When an accident occurs, many drivers will move their vehicle to a safe place on the side of the road, if the vehicle can be moved. Drivers might call the police and exchange information with the other driver. But what happens when the other vehicle does not have a driver?
Google launched its self-driving car project in 2009, hoping that their prototype car could help make roads safer and easier to navigate. Since then, autonomous cars have driven over 1,158,818 miles. Currently, Google has 28 self-driving cars on the road. To see the Google car on the road, click here.
“In the six years of our project, we’ve been involved in 16 minor accidents during more than 2 million miles of autonomous and manual driving combined. Not once was the self-driving car the cause of the accident.” 
If the owner of the driverless car is a passenger in an accident, then the exchange of information process will be the same. But what if the driverless car is just that, a car with no passengers? In 2014, Google began manufacturing a fleet of driverless cars that are designed to be summoned by a cellphone and take passengers to a predetermined destination.
This new technology gives rise to some important questions. Who should be held responsible for the actions of the driverless car? The vehicle’s owner? Manufacturer? The company who made and installed the software? The company or person responsible for ensuring the software on the car is updated? Can a driverless car be insured? Can a driverless car get a citation?
What’s Being Done?
Unlike Google, which has removed any control a “driver” may have while seated in the car in several of its prototypes, Tesla has designed a vehicle that has automation but requires a driver to be behind the wheel. In the Tesla Model S sedan, the driver (an actual person) checks the surrounding area and then hits the turn signal. The car then automatically completes the turn.

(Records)
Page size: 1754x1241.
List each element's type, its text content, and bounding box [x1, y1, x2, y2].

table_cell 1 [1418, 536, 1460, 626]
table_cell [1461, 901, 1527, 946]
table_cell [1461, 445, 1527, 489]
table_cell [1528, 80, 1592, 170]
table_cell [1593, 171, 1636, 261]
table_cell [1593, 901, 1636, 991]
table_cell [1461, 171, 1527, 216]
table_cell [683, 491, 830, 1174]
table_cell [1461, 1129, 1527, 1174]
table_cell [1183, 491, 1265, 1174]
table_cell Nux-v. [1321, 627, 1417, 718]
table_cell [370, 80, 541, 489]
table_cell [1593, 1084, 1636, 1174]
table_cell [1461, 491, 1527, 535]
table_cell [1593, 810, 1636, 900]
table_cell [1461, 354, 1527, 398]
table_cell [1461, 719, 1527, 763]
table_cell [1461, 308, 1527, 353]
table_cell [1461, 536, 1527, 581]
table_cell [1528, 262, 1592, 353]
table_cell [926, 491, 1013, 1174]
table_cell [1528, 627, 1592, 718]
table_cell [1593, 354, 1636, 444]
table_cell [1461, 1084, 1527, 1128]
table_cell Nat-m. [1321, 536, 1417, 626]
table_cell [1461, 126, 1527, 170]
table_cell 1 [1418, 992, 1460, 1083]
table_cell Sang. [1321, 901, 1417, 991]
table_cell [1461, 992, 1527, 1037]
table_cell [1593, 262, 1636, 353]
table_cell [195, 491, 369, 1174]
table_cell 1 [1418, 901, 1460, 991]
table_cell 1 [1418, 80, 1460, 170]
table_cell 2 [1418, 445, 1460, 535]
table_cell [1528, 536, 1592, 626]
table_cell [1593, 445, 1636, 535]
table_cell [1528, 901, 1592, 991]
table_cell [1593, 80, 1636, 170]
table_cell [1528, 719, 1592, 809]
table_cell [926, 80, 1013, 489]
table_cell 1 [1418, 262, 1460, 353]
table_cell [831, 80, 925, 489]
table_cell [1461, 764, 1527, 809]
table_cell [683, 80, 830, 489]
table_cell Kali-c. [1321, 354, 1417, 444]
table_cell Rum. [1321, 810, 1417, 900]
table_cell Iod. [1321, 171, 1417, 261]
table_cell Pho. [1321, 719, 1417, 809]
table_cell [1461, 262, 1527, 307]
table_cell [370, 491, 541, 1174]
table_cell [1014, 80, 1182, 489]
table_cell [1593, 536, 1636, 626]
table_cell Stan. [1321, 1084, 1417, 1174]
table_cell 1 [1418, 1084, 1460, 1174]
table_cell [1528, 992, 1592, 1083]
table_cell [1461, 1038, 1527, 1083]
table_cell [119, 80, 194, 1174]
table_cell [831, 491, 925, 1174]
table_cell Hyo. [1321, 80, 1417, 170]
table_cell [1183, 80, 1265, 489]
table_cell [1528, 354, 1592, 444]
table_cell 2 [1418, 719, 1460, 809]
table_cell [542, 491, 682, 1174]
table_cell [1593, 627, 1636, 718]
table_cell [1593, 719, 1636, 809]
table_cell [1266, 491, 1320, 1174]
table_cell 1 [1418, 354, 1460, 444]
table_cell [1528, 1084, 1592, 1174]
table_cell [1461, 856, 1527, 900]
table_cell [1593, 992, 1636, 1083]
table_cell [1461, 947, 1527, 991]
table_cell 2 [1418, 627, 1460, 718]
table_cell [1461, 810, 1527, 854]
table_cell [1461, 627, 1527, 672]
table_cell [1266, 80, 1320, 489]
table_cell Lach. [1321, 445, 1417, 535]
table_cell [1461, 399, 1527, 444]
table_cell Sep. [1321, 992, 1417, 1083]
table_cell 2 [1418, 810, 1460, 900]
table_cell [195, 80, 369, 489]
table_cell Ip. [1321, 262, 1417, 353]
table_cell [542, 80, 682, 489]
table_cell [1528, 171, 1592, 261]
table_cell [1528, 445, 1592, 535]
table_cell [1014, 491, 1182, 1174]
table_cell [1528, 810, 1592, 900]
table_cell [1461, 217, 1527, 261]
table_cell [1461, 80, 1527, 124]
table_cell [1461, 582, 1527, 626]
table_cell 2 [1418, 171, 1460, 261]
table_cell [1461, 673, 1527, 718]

[Exercises]
(a) Copy out the records from their first line through the line that contains "List each element's", with both of those lines included.
(b) Write the next part of the piece on driverless car accidents, picking up after its last sentence.
The text and the records have no connection to each other.

[Answers]
(a)
Page size: 1754x1241.
List each element's type, its text content, and bounding box [x1, y1, x2, y2].

(b)
Several states are putting regulatory safeguards in place. In Michigan, drivers of autonomous vehicles must remain in the driver’s seat at all times to enact a manual override in emergency situations. The Association of California Insurance Companies is advocating that liability remain with the vehicle’s manufacturer for all damages, losses or injuries caused by the operation of self-driving cars.
As it stands, the U.S. Department of Transportation is allowing states to enact their own laws about testing self-driving cars, but not selling them. In the United Kingdom, fault remains with the driver/owner of the car, and the insurance company has a right of subrogation against the manufacturer.
These issues remain at large for now. As driverless cars become more prevalent on our roads, the questions about insurance and liability will need to be resolved. It is perhaps fortunate that automated vehicles are not predicted to take over the roads until 2050, although some automakers predict that they will be commercially available within five years. This allows automakers, legislators, insurance companies and consumers much needed time to consider how to balance automation, safety and accountability.
Recently, a Google driverless car was involved in a motor vehicle accident with a municipal bus in California. After investigating the accident, Google accepted partial responsibility and admitted that its cars needed to be reprogramed to better deal with real life scenarios that human drivers face on a daily basis.
After the accident, Google released a statement: “In this case, we clearly bear some responsibility, because if our car hadn’t moved there wouldn’t have been a collision. . . . From now on, our cars will more deeply understand that buses (and other large vehicles) are less likely to yield to us than other types of vehicles, and we hope to handle situations like this more gracefully in the future.”
This collision shows that driverless car technology is not perfect. As this technology becomes increasingly commonplace, questions mount about who will be responsible when a driverless car causes a crash, or, even worse, a crash with injuries.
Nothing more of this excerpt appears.